Plus administrative costs, which increased further after five border Eastern European countries introduced a unilateral ban on grain supplies to their markets. The exporting company must comply with many formalities and draw up a bunch of papers to prove and confirm that its purpose is exclusively transit to the final buyer.

But even this final buyer — for example, if it is Asia, which was the key market for the Ukrainian agro-industrial complex before the war — is very difficult to deliver the goods. To send a heavy ship in this direction, it is necessary to accumulate 50,000–60,000 tons in Constanta, transporting this volume in small quantities in wagons, trucks or barges.

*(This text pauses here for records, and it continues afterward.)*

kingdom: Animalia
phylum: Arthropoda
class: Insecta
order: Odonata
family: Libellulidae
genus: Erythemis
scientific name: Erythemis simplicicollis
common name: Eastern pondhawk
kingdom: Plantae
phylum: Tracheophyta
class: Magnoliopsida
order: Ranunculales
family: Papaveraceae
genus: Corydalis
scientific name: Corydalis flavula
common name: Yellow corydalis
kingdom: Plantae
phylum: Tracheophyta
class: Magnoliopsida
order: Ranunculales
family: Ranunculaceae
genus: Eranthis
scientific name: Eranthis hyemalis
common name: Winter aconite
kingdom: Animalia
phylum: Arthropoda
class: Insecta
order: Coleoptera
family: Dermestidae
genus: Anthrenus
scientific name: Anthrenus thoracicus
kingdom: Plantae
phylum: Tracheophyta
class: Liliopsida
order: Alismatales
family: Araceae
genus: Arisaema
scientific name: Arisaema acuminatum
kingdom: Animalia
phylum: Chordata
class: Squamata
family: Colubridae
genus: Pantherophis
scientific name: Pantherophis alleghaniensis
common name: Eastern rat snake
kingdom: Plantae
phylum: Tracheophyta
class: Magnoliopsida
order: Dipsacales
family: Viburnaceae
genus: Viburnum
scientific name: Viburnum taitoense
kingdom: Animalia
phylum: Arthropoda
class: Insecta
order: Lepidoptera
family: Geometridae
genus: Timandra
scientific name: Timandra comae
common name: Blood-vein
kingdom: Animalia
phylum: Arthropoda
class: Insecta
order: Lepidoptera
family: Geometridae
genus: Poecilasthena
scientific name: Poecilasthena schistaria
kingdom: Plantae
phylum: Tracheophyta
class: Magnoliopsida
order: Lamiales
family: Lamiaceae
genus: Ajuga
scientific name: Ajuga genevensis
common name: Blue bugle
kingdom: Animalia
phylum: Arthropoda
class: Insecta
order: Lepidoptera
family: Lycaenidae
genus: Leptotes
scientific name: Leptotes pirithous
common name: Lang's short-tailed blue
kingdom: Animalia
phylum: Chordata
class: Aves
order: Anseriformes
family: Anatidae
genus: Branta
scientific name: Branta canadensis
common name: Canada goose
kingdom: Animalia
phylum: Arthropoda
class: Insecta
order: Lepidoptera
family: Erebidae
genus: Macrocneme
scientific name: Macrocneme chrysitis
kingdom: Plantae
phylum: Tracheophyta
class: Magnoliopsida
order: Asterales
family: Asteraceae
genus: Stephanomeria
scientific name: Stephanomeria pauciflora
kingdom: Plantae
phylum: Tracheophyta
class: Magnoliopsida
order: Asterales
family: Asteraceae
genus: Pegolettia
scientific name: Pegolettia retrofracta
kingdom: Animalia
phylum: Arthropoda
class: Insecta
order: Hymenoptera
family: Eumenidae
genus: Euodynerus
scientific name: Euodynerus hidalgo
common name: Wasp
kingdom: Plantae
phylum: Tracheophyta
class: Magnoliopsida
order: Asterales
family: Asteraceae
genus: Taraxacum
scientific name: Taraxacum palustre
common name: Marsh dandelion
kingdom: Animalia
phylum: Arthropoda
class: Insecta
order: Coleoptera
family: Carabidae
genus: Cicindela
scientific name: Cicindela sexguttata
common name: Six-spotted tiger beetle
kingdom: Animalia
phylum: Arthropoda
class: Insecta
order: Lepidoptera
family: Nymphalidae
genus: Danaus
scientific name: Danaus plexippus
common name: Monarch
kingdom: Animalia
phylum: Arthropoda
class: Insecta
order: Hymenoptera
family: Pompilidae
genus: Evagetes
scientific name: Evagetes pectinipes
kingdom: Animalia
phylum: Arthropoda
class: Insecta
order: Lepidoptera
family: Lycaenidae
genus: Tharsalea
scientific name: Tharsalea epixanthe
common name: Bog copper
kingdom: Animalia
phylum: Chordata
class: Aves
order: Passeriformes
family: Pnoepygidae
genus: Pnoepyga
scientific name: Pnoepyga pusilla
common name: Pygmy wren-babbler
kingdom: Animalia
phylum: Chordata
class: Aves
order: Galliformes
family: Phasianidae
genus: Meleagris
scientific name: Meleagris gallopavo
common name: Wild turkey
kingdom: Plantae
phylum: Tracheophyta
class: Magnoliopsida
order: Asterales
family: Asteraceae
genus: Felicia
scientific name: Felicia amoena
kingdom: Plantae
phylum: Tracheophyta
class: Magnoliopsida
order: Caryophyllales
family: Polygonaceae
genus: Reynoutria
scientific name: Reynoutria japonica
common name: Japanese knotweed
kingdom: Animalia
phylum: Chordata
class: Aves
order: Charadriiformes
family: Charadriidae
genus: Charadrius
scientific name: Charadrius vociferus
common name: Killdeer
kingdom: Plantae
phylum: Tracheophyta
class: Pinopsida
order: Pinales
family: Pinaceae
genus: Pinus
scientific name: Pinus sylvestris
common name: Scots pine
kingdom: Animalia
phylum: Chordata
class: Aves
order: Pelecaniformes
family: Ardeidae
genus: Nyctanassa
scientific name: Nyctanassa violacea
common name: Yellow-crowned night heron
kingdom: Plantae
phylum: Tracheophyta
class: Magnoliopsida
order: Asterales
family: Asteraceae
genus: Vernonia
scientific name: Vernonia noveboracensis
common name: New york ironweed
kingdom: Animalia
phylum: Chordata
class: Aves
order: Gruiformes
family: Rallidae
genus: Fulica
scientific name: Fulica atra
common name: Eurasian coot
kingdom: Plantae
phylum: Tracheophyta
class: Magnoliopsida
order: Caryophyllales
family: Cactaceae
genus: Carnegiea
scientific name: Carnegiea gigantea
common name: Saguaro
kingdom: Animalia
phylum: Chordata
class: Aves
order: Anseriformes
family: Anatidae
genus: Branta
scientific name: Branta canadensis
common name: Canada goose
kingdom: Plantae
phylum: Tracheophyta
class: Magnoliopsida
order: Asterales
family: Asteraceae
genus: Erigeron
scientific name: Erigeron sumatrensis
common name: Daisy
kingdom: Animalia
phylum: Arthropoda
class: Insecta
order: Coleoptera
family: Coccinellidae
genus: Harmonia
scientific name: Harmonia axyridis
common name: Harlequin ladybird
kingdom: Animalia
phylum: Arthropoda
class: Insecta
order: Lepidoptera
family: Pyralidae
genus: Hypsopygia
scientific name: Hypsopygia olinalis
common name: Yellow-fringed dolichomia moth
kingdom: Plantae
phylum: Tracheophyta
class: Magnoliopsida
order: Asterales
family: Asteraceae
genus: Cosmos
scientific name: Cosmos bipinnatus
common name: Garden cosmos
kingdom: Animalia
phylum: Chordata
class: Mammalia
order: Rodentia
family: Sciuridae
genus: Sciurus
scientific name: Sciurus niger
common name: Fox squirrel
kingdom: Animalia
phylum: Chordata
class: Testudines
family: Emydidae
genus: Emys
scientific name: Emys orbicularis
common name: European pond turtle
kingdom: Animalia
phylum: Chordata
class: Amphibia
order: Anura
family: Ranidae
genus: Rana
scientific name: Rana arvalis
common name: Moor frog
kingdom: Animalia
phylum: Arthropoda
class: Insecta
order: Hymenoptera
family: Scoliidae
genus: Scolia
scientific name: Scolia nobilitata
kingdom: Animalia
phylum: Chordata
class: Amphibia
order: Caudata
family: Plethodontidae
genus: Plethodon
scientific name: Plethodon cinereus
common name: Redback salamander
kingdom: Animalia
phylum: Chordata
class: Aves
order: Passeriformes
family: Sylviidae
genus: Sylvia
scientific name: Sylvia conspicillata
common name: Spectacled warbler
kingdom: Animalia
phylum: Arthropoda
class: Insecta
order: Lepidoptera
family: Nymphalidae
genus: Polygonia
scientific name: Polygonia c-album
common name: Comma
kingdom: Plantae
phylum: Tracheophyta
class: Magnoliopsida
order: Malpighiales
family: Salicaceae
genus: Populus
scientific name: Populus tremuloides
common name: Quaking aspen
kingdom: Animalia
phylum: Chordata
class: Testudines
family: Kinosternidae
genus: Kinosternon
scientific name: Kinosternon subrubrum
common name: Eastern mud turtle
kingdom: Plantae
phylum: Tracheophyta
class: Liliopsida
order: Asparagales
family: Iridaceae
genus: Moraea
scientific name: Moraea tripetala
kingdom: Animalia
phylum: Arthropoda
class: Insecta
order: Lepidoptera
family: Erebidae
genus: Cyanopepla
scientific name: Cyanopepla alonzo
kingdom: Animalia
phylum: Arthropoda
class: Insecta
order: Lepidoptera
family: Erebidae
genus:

The problem will be solved when Ukraine becomes part of a single European space, and the movement of goods will not face intra-European restrictions.

What about prices on the world market? A high supply of products does not guarantee high profitability, and in the agro-industrial complex these indicators are often directly opposite.

Since seaports operate in a truncated version, the domestic and global grain markets exist in parallel realities. The world price, from which the grain price in Ukraine was derived, no longer serves as a guideline or is only a very conditional one.. The margin of the Ukrainian agrarian depends much more on the cost of logistics — its fluctuations determine the purchase price on the domestic market.

Nevertheless, the high world price expands the lag for increasing purchase prices from Ukrainian farmers, allowing them to partially win back the cost of transportation. But the global situation can hardly be called a help. According to FAO, in November, world food prices fell by 10.7% compared to the same period last year.. The grain price index decreased by 3% compared to October.

The organization estimates global cereal production in 2023 at 2.82 billion tons, up 0.9% from the previous year and 10.3 million tons above the previous record achieved in 2021.

The FAO expects global cereal stocks to rise by 2.7% through the end of the 2024 season, reaching a new record level.. World grain trade will decline slightly in 2023/24 to 468.4 million tonnes, 1.8% below the 2022/23 level.

All these trends will not contribute to an increase in world prices for at least the next year.

What's inside the country? A high harvest and low price have a stabilizing effect on the entire economy.

As noted by the NBU, due to high yields and faster harvest rates, as of December 1, 2023, harvest volumes exceeded last year’s figures on the corresponding date: soybeans — by 33%, sunflower — by 21%, sugar beets — by 33%, corn — by 6%. It was high yields that made it possible to reduce inflation in the second half of this year to 5.1%, the lowest level since 2020.

As a result, a number of products are cheaper today than in the same period last year. In particular, onions and carrots – by 60%, eggs – by 16%, butter – by 18%, buckwheat – by 60%. But it must be taken into account that this decrease is largely due to record high prices a year earlier, and thus the “cheaper” is only the effect of a high base for comparison. Food prices have not reached pre-war levels and are unlikely to ever be reached. But we can agree with the NBU that there are no visible reasons for a sudden increase in prices for basic food products in Ukraine in the near future.